While one side had presented a set of identities to be uplifted, the other side of the generation, the man-o-sphere had taken what was left. It’s a growing but active movement led but not exclusively made up of young men seeking to offer an alternative to the identity politics discourse that didn’t address them at all. Queer-coded Christian influencers, young Libertarians, and Joe Rogan listeners. What unites these competing generational movements is that they are rarely fun- and so I tend to wander away although I do my best to actively explore them in person and online, spooking them with stories of each other, respectively. 


Consensus Conference Crypto Party

A weird third thing is the crypto-sphere. This I also had high hopes for and missed the boat. I had joined the online community of FWB a bit late, a digital web3 social club before meme coins, crypto-scams, and the same derivative online discourse had overtaken them in notoriety.
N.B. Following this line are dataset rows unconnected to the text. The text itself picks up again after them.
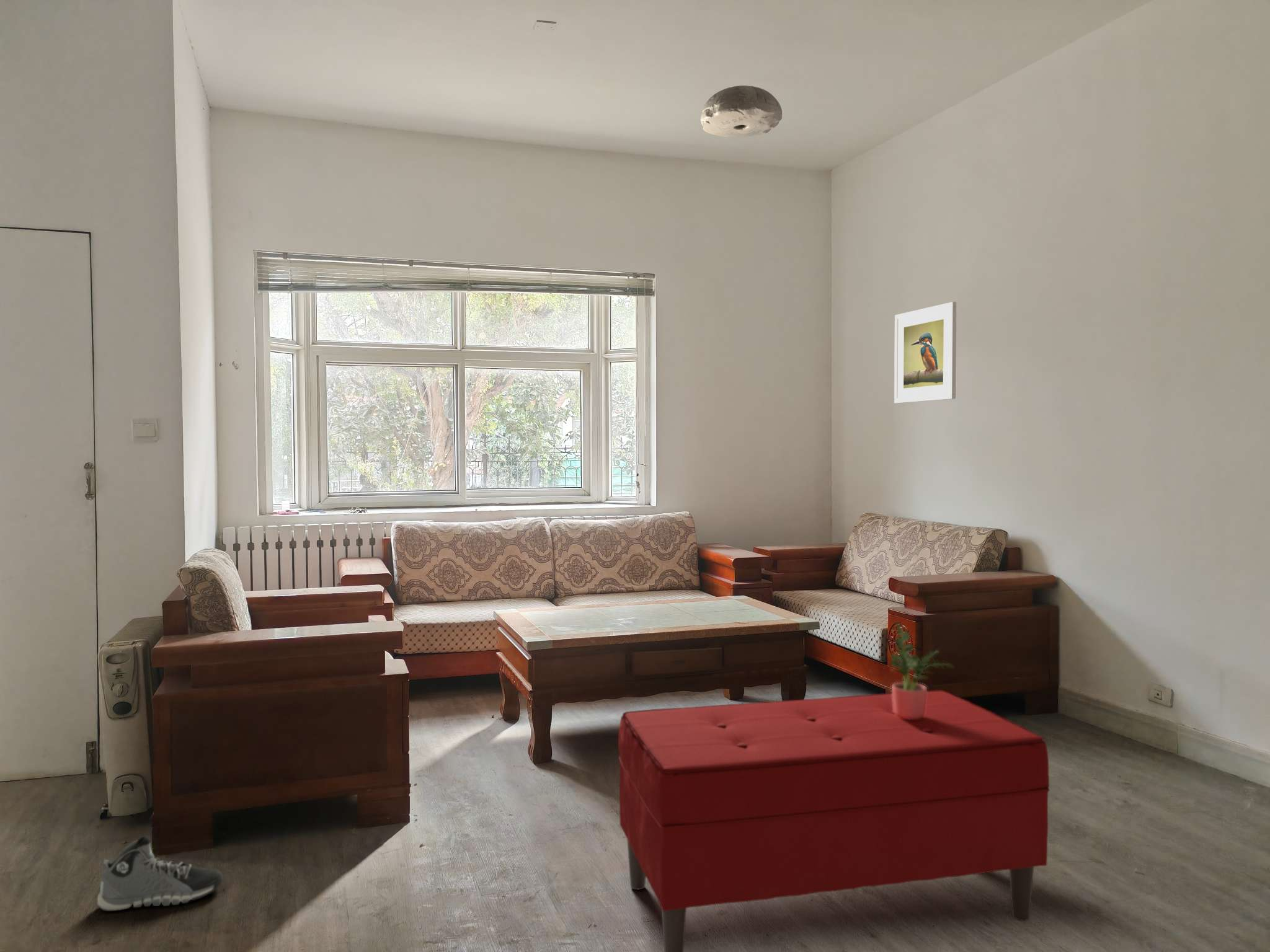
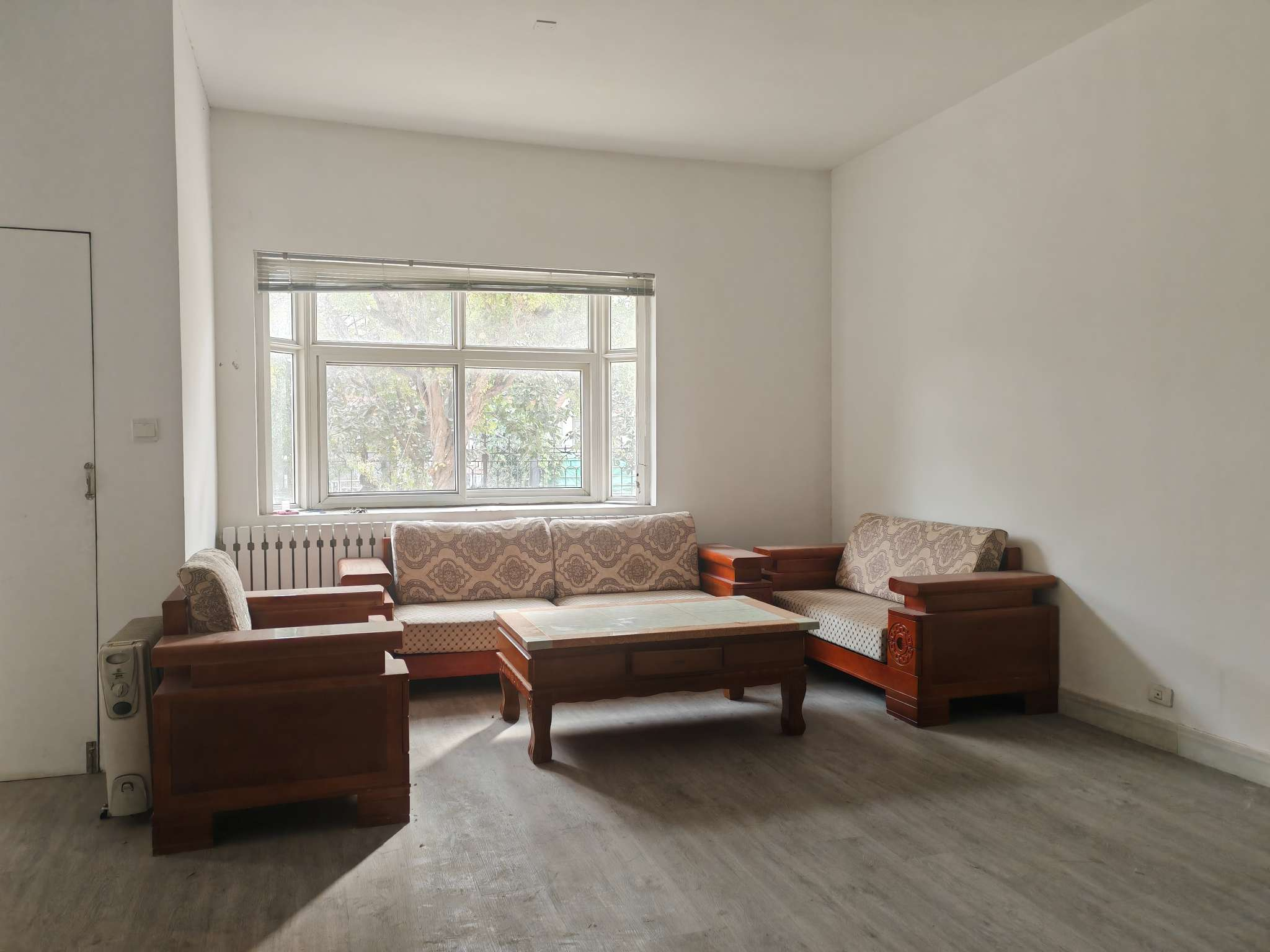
- potted plant [889,620,956,720]
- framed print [894,301,957,404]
- bench [618,690,1050,952]
- sneaker [97,835,224,912]
- ceiling light [700,85,783,138]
But I did find some interesting people here that had a vision of an internet that was more democratic and less reductive. And that movement is moving in interesting ways. The current CEO, Greg Bresnitz was at that panel I mentioned earlier. I think there are ways that online media has the power to move the cultural pulse in ways that can bring us together, since most of our generation is online. What excites me about folks like FWB is their continuous exploration of culture, ideas, and solutions that are less removed than other similarly powerful forces from the profit motive and more tied to authenticity. On web 2, Facebook, Instagram, and X offer no such alternative. These are the things that have led me to the Media Studies program.



The Secret Door Party DJ

It’s both a personal and professional search that is what will push me to make it mean something. I’m at Art Basel right now, and a health issue has sort of trapped me away from some of the parties. But, that’s ok. While I still have been moving throughout morning art breakfasts, 90-minute workout pop-ups, and most days across the various fairs, I think I've captured enough notes and had enough late-night fun at these spaces. In this edition, I don’t need to see Amaraee in a crowded tent, be behind Travis Scott in the DJ booth or at the BWM x KITH pop-up. Once at a film festival afterparty I had gotten into by simply knowing where the secret door was and helping someone else find it, I became known as the “guy with the notebook” occasionally turning my head down in a conversation to jot something to think about later. This didn’t always prove successful as I once got into a party within a party for my bold fashion choices but then was told I couldn’t stay by the organizer.


It’s both a science and art to master the massive lines, complex social rules, and networking at these spaces but nonetheless a rewarding undertaking. As far as depth and meaning in culture, finding those spaces here can feel frivolous. Almost every luxury car brand puts a car in the middle of each art fair, like a high school senior prank, reminding us of who really has the power. 


Porsche Anniversary at SXSW

But the artists and tiny text descriptors next to the images offer clues and ideas about both what was and what can be. Of histories recontextualized and of the way social movements are being cemented into cultural outputs.  Like the other festivals I’ve attended, most of the creatives don’t attend the fair partially due to costs,  but stay glued to the call that their work might have proved profitable. 


As I begin this transition, I’m staying hopeful for the next few years- and what I said today on a call was that it was because of this book. To be sure, the work of political advocacy will be important and we must work to protect those most in harm’s way. At the same time,  I will also study and explore the roots and cultural underpinnings of political discourse and the way they are moving, while continuing to have fun along the way.


Just as Dewitt chronicled the first Trump presidency in New York, I hope to chronicle the second in my time there.